Aber auch jede Bürgerin und jeder Bürger hat eine Verantwortung. Ich wünsche mir Mitmenschen, die an einer Bushaltestelle eingreifen, wenn ein Mädchen rassistisch beschimpft oder attackiert wird. Die es nicht dulden, wenn an einer Schule Hakenkreuze an die Wände geschmiert werden. Die widersprechen, wenn Lügen, Hass und Hetze am Arbeitsplatz oder in sozialen Netzwerken, im Hausflur oder am Stammtisch verbreitet werden. Schweigen und Gleichgültigkeit werden viel zu oft als stumme Zustimmung gedeutet. Was wir stattdessen brauchen sind Zivilcourage und Mut!

Ich will daher an dieser Stelle nicht nur über Gewalt sprechen, sondern auch über Vorurteile und Diskriminierungen im Alltag. Denn die beiden Worte Ressentiment und Rassismus teilen sich nicht nur viele Buchstaben: Der alltägliche Rassismus bei der Jobsuche, bei der Wohnungssuche, bei der Fahrkartenkontrolle gründet vielmehr auf tiefsitzende Ressentiments.

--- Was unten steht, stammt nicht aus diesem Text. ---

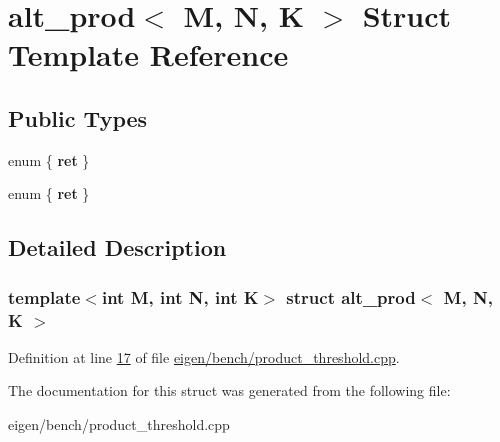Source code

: \hypertarget{structalt__prod}{}\section{alt\+\_\+prod$<$ M, N, K $>$ Struct Template Reference}
\label{structalt__prod}
\subsection*{Public Types}
\begin{DoxyCompactItemize}
\item 
\mbox{\label{structalt__prod_a7f6d659326dd60c9d6fae7fab2a95439}} 
enum \{ {\bfseries ret}
 \}
\item 
\mbox{\label{structalt__prod_a2d7fd843709f68e28c1bf48539f580e3}} 
enum \{ {\bfseries ret}
 \}
\end{DoxyCompactItemize}


\subsection{Detailed Description}
\subsubsection*{template$<$int M, int N, int K$>$\newline
struct alt\+\_\+prod$<$ M, N, K $>$}



Definition at line \hyperlink{eigen_2bench_2product__threshold_8cpp_source_l00017}{17} of file \hyperlink{eigen_2bench_2product__threshold_8cpp_source}{eigen/bench/product\+\_\+threshold.\+cpp}.



The documentation for this struct was generated from the following file\+:\begin{DoxyCompactItemize}
\item 
eigen/bench/product\+\_\+threshold.\+cpp\end{DoxyCompactItemize}
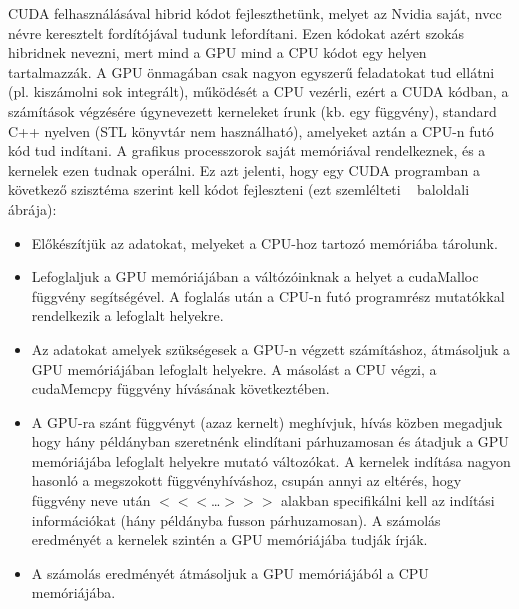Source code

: \documentclass[11pt,a4paper]{article}
\numberwithin{equation}{subsection}
\numberwithin{figure}{section}
\begin{document}
CUDA felhasználásával hibrid kódot fejleszthetünk, melyet az Nvidia saját, nvcc névre keresztelt fordítójával tudunk lefordítani. Ezen kódokat azért szokás hibridnek nevezni, mert mind a GPU mind a CPU kódot egy helyen tartalmazzák. A GPU önmagában csak nagyon egyszerű feladatokat tud ellátni (pl. kiszámolni sok integrált), működését a CPU vezérli, ezért a CUDA kódban, a számítások végzésére úgynevezett kerneleket írunk (kb. egy függvény), standard C++ nyelven (STL könyvtár nem használható), amelyeket aztán a CPU-n futó kód tud indítani. A grafikus processzorok saját memóriával rendelkeznek, és a kernelek ezen tudnak operálni. Ez azt jelenti, hogy egy CUDA programban a következő szisztéma szerint kell kódot fejleszteni (ezt szemlélteti ~ baloldali ábrája):  
\begin{itemize}
\item Előkészítjük az adatokat, melyeket a CPU-hoz tartozó memóriába tárolunk.
\item Lefoglaljuk a GPU memóriájában a váltózóinknak a helyet a cudaMalloc függvény segítségével. A foglalás után a CPU-n futó programrész mutatókkal rendelkezik a lefoglalt helyekre.
\item Az adatokat amelyek szükségesek a GPU-n végzett számításhoz, átmásoljuk a GPU memóriájában lefoglalt helyekre. A másolást a CPU végzi, a cudaMemcpy függvény hívásának következtében.
\item A GPU-ra szánt függvényt (azaz kernelt) meghívjuk, hívás közben megadjuk hogy hány példányban szeretnénk elindítani párhuzamosan és átadjuk a GPU memóriájába lefoglalt helyekre mutató változókat. A kernelek indítása nagyon hasonló a megszokott függvényhíváshoz, csupán annyi az eltérés, hogy függvény neve után \(<\!\!<\!\!<\)\dots\(>\!\!>\!\!>\) alakban specifikálni kell az indítási információkat (hány példányba fusson párhuzamosan). A számolás eredményét a kernelek szintén a GPU memóriájába tudják írják.
\item A számolás eredményét átmásoljuk a GPU memóriájából a CPU memóriájába.
\end{itemize}  
\end{document}

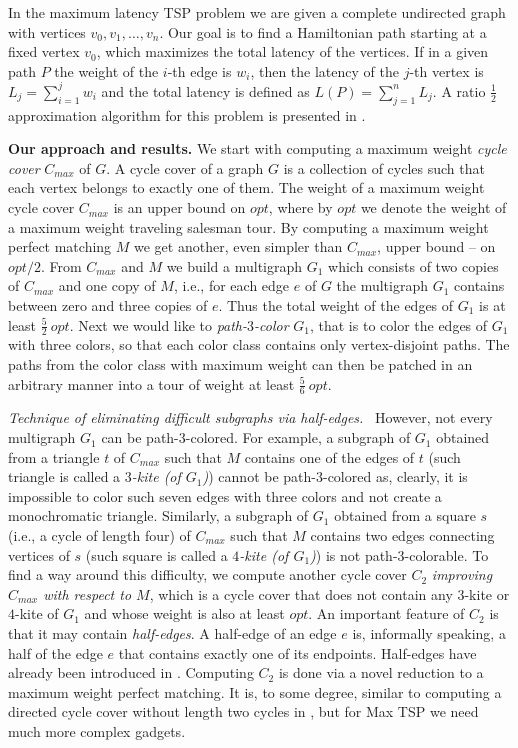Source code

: \documentclass[a4, 11pt]{article}
\newcommand{\<}{\langle}
\renewcommand{\>}{\rangle}
\begin{document}
In the maximum latency TSP problem  we are given a complete undirected graph with vertices $v_0, v_1, \ldots, v_n$. Our goal is to find a Hamiltonian path starting at a fixed vertex $v_0$, which maximizes the total latency of the vertices. If in a given path $P$ the weight of the $i$-th edge is $w_i$, then the latency of the $j$-th vertex is $L_j = \sum_{i = 1}^j w_i$ and the total latency is defined as $L(P) = \sum_{j = 1}^n L_j$. A ratio $\frac{1}{2}$  approximation algorithm for this problem is presented in \cite{motwani}.

{\bf Our approach and results.} We start with computing a maximum weight {\em cycle cover} $C_{max}$  of $G$. A cycle cover of a graph $G$ is  a collection of cycles such  that each vertex belongs to exactly one of them. The weight of a maximum weight cycle cover $C_{max}$ is an upper bound on $opt$, where by $opt$ we denote the weight of a maximum weight traveling salesman tour.  By computing a maximum weight perfect matching $M$ we get another, even simpler than $C_{max}$,  upper bound -- on $opt/2$. From $C_{max}$ and $M$ we build a multigraph $G_1$ which consists of two copies of $C_{max}$ and one copy of $M$, i.e.,  for each edge $e$ of $G$  the multigraph $G_1$ contains between zero and three copies of $e$. Thus the total weight of the edges of $G_1$ is at least $\frac 52 \ opt$.  Next we would like to  {\em path-$3$-color} $G_1$, that is  to color the edges of $G_1$ with three colors, so that each color class
contains only vertex-disjoint paths. The paths from  the color class with maximum weight can then be patched in an arbitrary manner  into a tour of weight at least $\frac 56 \ opt$.



{\em Technique of eliminating difficult subgraphs via half-edges.} \  However, not every multigraph $G_1$ can be path-3-colored. For example, a subgraph of $G_1$ obtained  from a triangle $t$   of $C_{max}$  such that $M$  contains one of the edges of $t$ (such triangle is called a {\em $3$-kite (of $G_1$)}) cannot be path-3-colored as, clearly,  it is impossible to color such seven edges  with three colors and not create a monochromatic triangle.
Similarly, a subgraph of $G_1$ obtained from a square $s$  (i.e., a cycle of length four) of $C_{max}$  such that $M$  contains two edges connecting vertices of $s$  (such square is called a {\em $4$-kite (of $G_1$)}) is not path-3-colorable. To find a way around this difficulty, we compute another cycle cover $C_2$ {\em
improving $C_{max}$ with respect to $M$}, which is a cycle cover that does not contain any $3$-kite or $4$-kite of $G_1$ and whose weight is also at least $opt$.  An important feature of $C_2$ is that it may contain
{\em half-edges}. A half-edge of an edge $e$ is, informally speaking, a half of the edge $e$ that contains exactly one of its endpoints. Half-edges have already been introduced in \cite{PEZ}. Computing $C_2$ is done via a novel reduction to a maximum weight perfect matching. It is, to some degree, similar to computing a directed cycle cover without  length two cycles in \cite{PEZ}, but for Max TSP we need much more complex gadgets. 
\end{document}
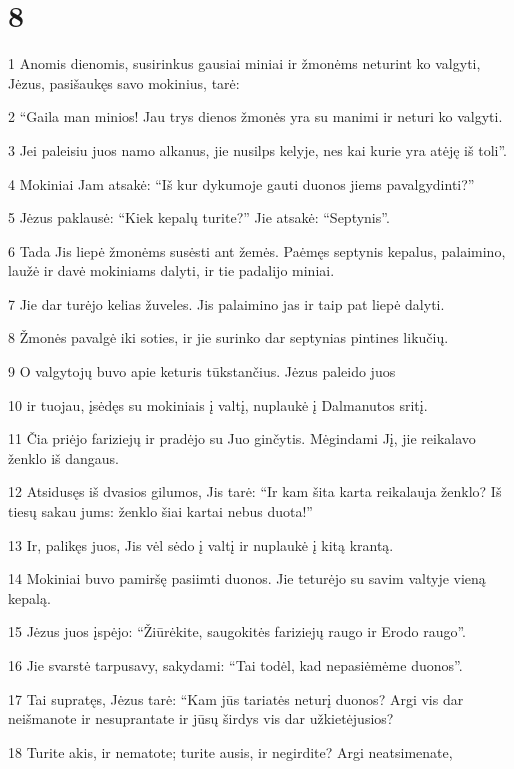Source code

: \chapter{8}


\par 1 Anomis dienomis, susirinkus gausiai miniai ir žmonėms neturint ko valgyti, Jėzus, pasišaukęs savo mokinius, tarė: 
\par 2 “Gaila man minios! Jau trys dienos žmonės yra su manimi ir neturi ko valgyti. 
\par 3 Jei paleisiu juos namo alkanus, jie nusilps kelyje, nes kai kurie yra atėję iš toli”. 
\par 4 Mokiniai Jam atsakė: “Iš kur dykumoje gauti duonos jiems pavalgydinti?” 
\par 5 Jėzus paklausė: “Kiek kepalų turite?” Jie atsakė: “Septynis”. 
\par 6 Tada Jis liepė žmonėms susėsti ant žemės. Paėmęs septynis kepalus, palaimino, laužė ir davė mokiniams dalyti, ir tie padalijo miniai. 
\par 7 Jie dar turėjo kelias žuveles. Jis palaimino jas ir taip pat liepė dalyti. 
\par 8 Žmonės pavalgė iki soties, ir jie surinko dar septynias pintines likučių. 
\par 9 O valgytojų buvo apie keturis tūkstančius. Jėzus paleido juos 
\par 10 ir tuojau, įsėdęs su mokiniais į valtį, nuplaukė į Dalmanutos sritį. 
\par 11 Čia priėjo fariziejų ir pradėjo su Juo ginčytis. Mėgindami Jį, jie reikalavo ženklo iš dangaus. 
\par 12 Atsidusęs iš dvasios gilumos, Jis tarė: “Ir kam šita karta reikalauja ženklo? Iš tiesų sakau jums: ženklo šiai kartai nebus duota!” 
\par 13 Ir, palikęs juos, Jis vėl sėdo į valtį ir nuplaukė į kitą krantą. 
\par 14 Mokiniai buvo pamiršę pasiimti duonos. Jie teturėjo su savim valtyje vieną kepalą. 
\par 15 Jėzus juos įspėjo: “Žiūrėkite, saugokitės fariziejų raugo ir Erodo raugo”. 
\par 16 Jie svarstė tarpusavy, sakydami: “Tai todėl, kad nepasiėmėme duonos”. 
\par 17 Tai supratęs, Jėzus tarė: “Kam jūs tariatės neturį duonos? Argi vis dar neišmanote ir nesuprantate ir jūsų širdys vis dar užkietėjusios? 
\par 18 Turite akis, ir nematote; turite ausis, ir negirdite? Argi neatsimenate,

Ich selbst, als weißer Mann mit erkennbar deutschem Namen, muss nicht erfahren, wie es sich anfühlt, im Alltag ausgegrenzt zu werden. Aber ich bin Bundespräsident aller Menschen in unserem Land. Ich höre ganz besonders genau hin, wenn mir erzählt wird, wie zermürbend, wie verletzend es ist, im eigenen Land als Fremder behandelt zu werden. Und ich sage bewusst: im eigenen Land. Denn dieses Land, unsere gemeinsame Heimat, ist heute ein vielfältiges und friedliches Zuhause für viele.

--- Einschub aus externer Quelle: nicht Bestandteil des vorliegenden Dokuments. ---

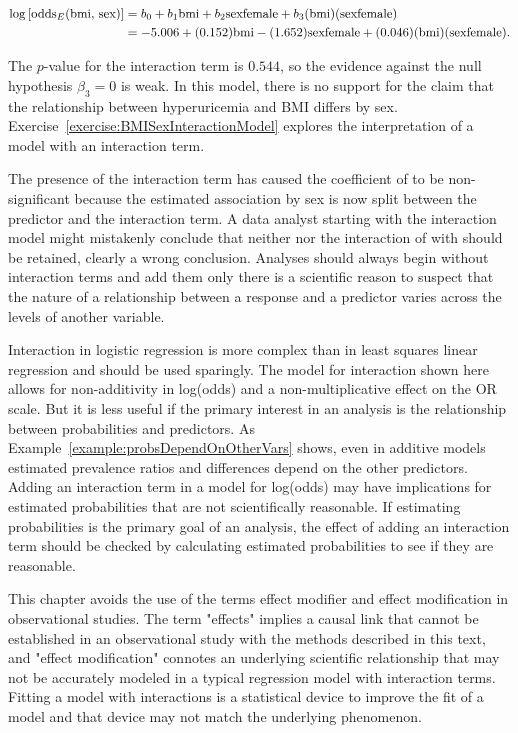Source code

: \begin{align}
  \log\left[\text{odds}_E(\text{bmi, sex})\right] &= b_0 + b_1\text{bmi}
  + b_2\text{sexfemale} + b_3\text{(bmi)(sexfemale)} \notag \\
  &= -5.006 + (0.152)\text{bmi}
  -(1.652)\text{sexfemale} + (0.046)\text{(bmi)(sexfemale)}.
  \label{eqn:huBmiSexInteractionLogReg}
\end{align}

The $p$-value for the interaction term is $0.544$, so the evidence against the null hypothesis $\beta_3 = 0$ is weak.  In this model, there is no support for the claim that the relationship between hyperuricemia and BMI differs by sex.  Exercise~\ref{exercise:BMISexInteractionModel} explores the interpretation of a model with an interaction term.

The presence of the interaction term has caused the coefficient of  to be non-significant because the estimated association by sex is now split between the predictor  and the interaction term.  A data analyst starting with the interaction model might mistakenly conclude that neither  nor the interaction of  with  should be retained, clearly a wrong conclusion.  Analyses should always begin without interaction terms and add them only there is a scientific reason to suspect that the nature of a relationship between a response and a predictor varies across the levels of another variable.

Interaction in logistic regression is more complex than in least squares linear regression and should be used sparingly. The model for interaction shown here allows for non-additivity in log(odds) and  a non-multiplicative effect on the OR scale. But it is less useful if the primary interest in an analysis is the relationship between probabilities and predictors.  As Example~\ref{example:probsDependOnOtherVars} shows, even in additive models estimated prevalence ratios and differences depend on the other predictors.  Adding an interaction term in a model for log(odds) may have implications for estimated probabilities that are not scientifically reasonable.  If estimating probabilities is the primary goal of an analysis, the effect of adding an interaction term should be checked by calculating estimated probabilities to see if they are reasonable.



This chapter avoids the use of the terms effect modifier and effect modification in observational studies. The term "effects" implies a causal link that cannot be established in an observational study with the methods described in this text, and "effect modification" connotes an underlying scientific relationship that may not be accurately modeled in a typical regression model with interaction terms.  Fitting a model with interactions is a statistical device to improve the fit of a model and that device may not match the underlying phenomenon.

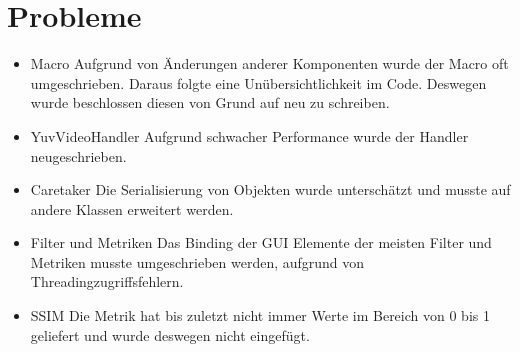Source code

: \chapter{Probleme}
\begin{itemize}
\item Macro \newline
Aufgrund von Änderungen anderer Komponenten wurde der Macro oft umgeschrieben.
Daraus folgte eine Unübersichtlichkeit im Code.
Deswegen wurde beschlossen diesen von Grund auf neu zu schreiben.
\item YuvVideoHandler \newline
Aufgrund schwacher Performance wurde der Handler neugeschrieben.
\item Caretaker \newline
Die Serialisierung von Objekten wurde unterschätzt und musste auf andere Klassen erweitert werden.
\item Filter und Metriken  \newline
Das Binding der GUI Elemente der meisten Filter und Metriken musste umgeschrieben werden, aufgrund von Threadingzugriffsfehlern.
\item SSIM \newline
Die Metrik hat bis zuletzt nicht immer Werte im Bereich von 0 bis 1 geliefert und wurde deswegen nicht eingefügt.
\end{itemize}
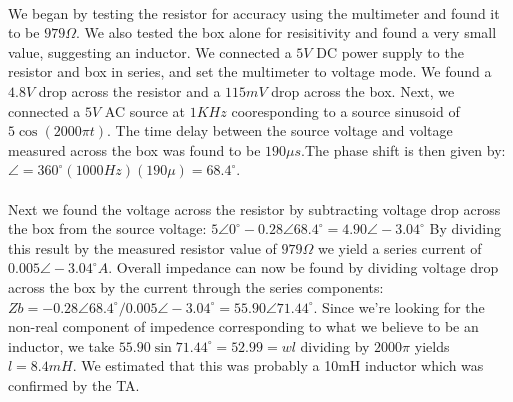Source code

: \documentclass{article}
\begin{document}
\paragraph{}
We began by testing the resistor for accuracy using the multimeter and found it to be $979\Omega{}$. We also tested the box alone for resisitivity and found a very small value, suggesting an inductor. We connected a $5V$ DC power supply to the resistor and box in series, and set the multimeter to voltage mode. We found a $4.8V$ drop across the resistor and a $115mV$ drop across the box. Next, we connected a $5V$ AC source at $1KHz$ cooresponding to a source sinusoid of $5\cos{}(2000\pi{} t)$. The time delay between the source voltage and voltage measured across the box was found to be $190\mu{} s$.The phase shift is then given by: $\angle{} = 360^\circ{}(1000Hz)(190\mu{}) = 68.4^\circ{}$. 

\paragraph{} 
Next we found the voltage across the resistor by subtracting voltage drop across the box from the source voltage: $5\angle{}0^\circ{} - 0.28\angle{}68.4^\circ{} = 4.90\angle{}-3.04^\circ{}$ By dividing this result by the measured resistor value of $979\Omega$ we yield a series current of $0.005\angle{}-3.04^\circ{}A$. Overall impedance can now be found by dividing voltage drop across the box by the current through the series components: $Zb= -0.28\angle{}68.4^\circ{} / 0.005\angle{}-3.04^\circ{} = 55.90\angle{}71.44^\circ{}$. Since we're looking for the non-real component of impedence corresponding to what we believe to be an inductor, we take $55.90\sin{}71.44^\circ{} = 52.99 = wl$ dividing by $2000\pi{}$ yields $l=8.4mH$. We estimated that this was probably a 10mH inductor which was confirmed by the TA.   
\end{document}
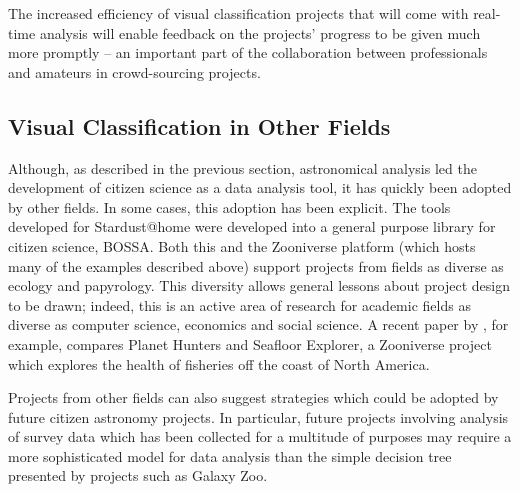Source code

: \documentclass{ar2e}
\begin{document}
The increased  efficiency of visual classification projects that will come with
real-time analysis will enable feedback on the projects' progress to be given
much more promptly -- an important part of the collaboration between
professionals and amateurs in crowd-sourcing projects.



\subsection{Visual Classification in Other Fields}
\label{sec:class:non-astro}

Although, as described in the previous section, astronomical analysis led the
development of citizen science as a data analysis tool, it has quickly been
adopted by other fields. In some cases, this adoption has been explicit. The
tools developed for Stardust@home were developed into a general purpose
library for citizen science, BOSSA.
Both this and the Zooniverse platform (which hosts many of the examples
described above) support projects from fields as diverse as ecology and
papyrology. This diversity allows general lessons about project
design to be drawn; indeed, this is an active area of research for academic
fields as diverse as computer science, economics and social science. A recent paper
by \citet{Mugar}, for example, compares Planet Hunters and Seafloor Explorer, 
a Zooniverse project which explores the health of fisheries off the coast of
North America. 


Projects from other fields can also suggest strategies which could be adopted
by future citizen astronomy projects. In particular, future projects involving
analysis of survey data which has been collected for a multitude of purposes
may require a more sophisticated model for data analysis than the simple
decision tree presented by projects such as Galaxy Zoo. 

\end{document}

Für mich ist klar: Wer dieses Land wirklich liebt, der wird seine Mitmenschen nicht hassen.

Auch 30 Jahre nach der grausamen Tat von Solingen sind wir noch immer fassungslos, zornig, traurig. Aber: Wir sind nicht eingeschüchtert, nicht hilflos, nicht tatenlos.

Wir teilen die Hoffnung und das Engagement von Mevlüde Genç. Und die Erinnerung an Gürsün İnce, Hatice Genç, Gülüstan Öztürk, Hülya und Saime Genç soll uns darin weiter bestärken.